Insider: At its core, we have a marginalization of the people who build stuff, the people who really work on these planes.

So, right now, we have an executive council running the company that is all outsiders.  The current CEO is a General Electric guy, as is the CFO, whom he brought in.  And we have a completely new HR leader, with no background at Boeing.  The head of our commercial-airplanes unit in Seattle, who was fired last week, was one of the last engineers in the executive council.

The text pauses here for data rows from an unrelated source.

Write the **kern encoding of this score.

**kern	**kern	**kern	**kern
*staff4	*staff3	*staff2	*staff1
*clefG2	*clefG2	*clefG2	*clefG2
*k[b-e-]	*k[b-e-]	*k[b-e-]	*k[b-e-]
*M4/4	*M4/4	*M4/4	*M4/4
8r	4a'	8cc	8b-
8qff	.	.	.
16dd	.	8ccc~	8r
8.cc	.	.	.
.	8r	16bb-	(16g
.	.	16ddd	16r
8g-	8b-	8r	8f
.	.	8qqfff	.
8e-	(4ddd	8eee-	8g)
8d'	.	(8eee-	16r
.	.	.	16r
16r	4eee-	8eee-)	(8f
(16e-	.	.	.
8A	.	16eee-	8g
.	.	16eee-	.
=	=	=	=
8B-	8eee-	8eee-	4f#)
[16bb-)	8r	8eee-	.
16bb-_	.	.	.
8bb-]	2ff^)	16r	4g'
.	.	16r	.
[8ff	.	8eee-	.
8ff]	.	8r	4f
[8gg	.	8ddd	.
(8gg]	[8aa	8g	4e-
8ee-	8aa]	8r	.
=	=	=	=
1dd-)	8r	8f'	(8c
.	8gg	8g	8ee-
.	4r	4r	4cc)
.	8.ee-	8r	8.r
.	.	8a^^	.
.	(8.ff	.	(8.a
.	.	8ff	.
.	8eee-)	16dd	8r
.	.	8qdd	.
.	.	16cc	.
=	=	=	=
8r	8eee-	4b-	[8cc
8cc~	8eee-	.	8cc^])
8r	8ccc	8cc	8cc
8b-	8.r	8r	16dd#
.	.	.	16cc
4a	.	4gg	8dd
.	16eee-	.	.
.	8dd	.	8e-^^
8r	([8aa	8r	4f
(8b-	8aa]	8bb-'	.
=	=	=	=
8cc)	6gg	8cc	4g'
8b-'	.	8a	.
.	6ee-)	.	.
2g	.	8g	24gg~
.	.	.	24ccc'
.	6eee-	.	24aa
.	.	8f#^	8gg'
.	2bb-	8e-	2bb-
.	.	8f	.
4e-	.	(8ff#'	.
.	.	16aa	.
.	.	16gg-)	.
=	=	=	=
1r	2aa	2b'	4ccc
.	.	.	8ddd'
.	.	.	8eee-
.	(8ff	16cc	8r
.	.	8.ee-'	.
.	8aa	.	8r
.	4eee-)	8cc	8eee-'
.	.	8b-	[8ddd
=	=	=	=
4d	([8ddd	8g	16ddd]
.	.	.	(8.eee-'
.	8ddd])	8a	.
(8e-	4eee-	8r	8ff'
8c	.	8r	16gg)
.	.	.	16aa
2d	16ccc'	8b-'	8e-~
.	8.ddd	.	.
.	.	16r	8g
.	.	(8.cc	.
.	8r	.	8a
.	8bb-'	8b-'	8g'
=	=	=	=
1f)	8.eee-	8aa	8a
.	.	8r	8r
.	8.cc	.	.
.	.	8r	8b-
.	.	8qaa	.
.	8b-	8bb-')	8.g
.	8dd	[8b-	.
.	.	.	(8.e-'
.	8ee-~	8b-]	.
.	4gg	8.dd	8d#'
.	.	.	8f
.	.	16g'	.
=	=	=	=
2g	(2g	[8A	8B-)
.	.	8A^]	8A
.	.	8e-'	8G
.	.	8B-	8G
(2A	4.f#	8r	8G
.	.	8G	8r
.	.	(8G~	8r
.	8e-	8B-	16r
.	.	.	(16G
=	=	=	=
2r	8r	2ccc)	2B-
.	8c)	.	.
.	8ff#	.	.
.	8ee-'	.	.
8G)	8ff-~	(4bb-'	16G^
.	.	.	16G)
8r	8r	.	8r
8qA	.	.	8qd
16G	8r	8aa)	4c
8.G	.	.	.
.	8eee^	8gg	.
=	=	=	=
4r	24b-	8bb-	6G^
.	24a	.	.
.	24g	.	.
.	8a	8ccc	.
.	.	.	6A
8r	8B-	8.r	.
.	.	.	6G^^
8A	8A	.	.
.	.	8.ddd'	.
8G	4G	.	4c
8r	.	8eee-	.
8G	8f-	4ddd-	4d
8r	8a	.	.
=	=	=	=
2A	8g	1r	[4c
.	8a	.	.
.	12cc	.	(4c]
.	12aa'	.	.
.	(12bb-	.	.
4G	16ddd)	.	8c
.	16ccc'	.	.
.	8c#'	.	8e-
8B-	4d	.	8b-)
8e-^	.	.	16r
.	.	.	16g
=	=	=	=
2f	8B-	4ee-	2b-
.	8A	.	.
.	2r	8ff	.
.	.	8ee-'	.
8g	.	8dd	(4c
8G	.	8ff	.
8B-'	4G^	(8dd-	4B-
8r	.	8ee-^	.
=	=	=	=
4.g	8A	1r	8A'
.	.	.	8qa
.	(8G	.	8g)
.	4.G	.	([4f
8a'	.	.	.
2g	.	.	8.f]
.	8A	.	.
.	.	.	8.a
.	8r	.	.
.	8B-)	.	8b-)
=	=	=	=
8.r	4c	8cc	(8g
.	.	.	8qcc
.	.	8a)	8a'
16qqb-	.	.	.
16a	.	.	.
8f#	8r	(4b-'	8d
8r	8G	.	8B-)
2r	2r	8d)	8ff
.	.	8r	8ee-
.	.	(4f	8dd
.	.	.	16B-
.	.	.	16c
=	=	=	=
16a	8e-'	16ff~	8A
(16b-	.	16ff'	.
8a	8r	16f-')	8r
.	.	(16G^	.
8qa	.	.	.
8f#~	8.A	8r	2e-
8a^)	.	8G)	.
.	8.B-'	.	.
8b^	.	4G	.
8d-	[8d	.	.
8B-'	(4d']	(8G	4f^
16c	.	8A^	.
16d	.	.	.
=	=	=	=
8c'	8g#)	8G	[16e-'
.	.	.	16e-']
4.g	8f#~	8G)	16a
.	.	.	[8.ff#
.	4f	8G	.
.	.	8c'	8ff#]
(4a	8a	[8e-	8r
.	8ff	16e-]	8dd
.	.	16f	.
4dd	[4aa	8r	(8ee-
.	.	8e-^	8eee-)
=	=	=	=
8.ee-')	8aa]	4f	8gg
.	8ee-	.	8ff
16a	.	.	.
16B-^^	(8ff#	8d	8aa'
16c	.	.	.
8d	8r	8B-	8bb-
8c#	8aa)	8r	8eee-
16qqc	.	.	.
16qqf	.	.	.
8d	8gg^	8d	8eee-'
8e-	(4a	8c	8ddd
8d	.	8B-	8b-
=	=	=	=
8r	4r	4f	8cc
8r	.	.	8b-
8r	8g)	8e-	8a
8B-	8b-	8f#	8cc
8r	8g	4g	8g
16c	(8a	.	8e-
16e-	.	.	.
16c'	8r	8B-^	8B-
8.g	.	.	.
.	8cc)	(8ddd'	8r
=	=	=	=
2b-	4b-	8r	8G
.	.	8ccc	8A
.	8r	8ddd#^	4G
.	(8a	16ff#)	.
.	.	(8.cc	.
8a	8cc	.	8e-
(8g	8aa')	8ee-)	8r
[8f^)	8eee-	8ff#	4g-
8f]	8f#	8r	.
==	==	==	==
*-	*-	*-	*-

The headquarters in Arlington is empty.  Nobody lives there.  It is an empty executive suite.  The CEO lives in New Hampshire.  The CFO lives in Connecticut.  The head of HR lives in Orlando. We just instituted a policy that everyone has to come into work five days a week – except the executive council, which can use the private jets to travel to meetings.  And that is the story: it is a company that is under caretakers.  It is not under owners.  And it is not under people who love airplanes.

In this business, the workforce knows if you love the thing you are building or if it’s just another set of assets to you.  At some point, you cannot recover with process what you have lost with love.  And I think that is probably the most important story of all.  There is no visible center of the company and people are wondering what they are connected to.

Rufo: If they have lost the love of building airplanes, what is the love, if any, that they bring to the job?

Insider: Status games rule every boardroom in the country.  The DEI narrative is a very real thing and at Boeing, DEI got tied to the status game.  It is the thing you embrace if you want to get ahead.  It became a means to power.

The radicalization of HR doesn’t hurt tech businesses like it hurts manufacturing businesses.

Service means you are spending the extra time to understand what’s really happening in the factory and in your supply chain.  There should be some honor in understanding that we inherited something beautiful and good and worth loving.

Boeing’s outgoing CEO, David Calhoun, for his leadership in 2023, received from the company $33 million in compensation, mostly from awards of stock and not company cash – only $1.4 million in salary.  But as discipline for the door plug blowout on a 737 MAX jet this past January, for 2024, Calhoun and other senior executives will get 22% less in shares of Boeing stock than originally proposed.  Calhoun also gave up a cash bonus for 2023 in the amount of $2.8 million.

Even with such reduced compensation, Calhoun is not hurting financially, but the company surely is.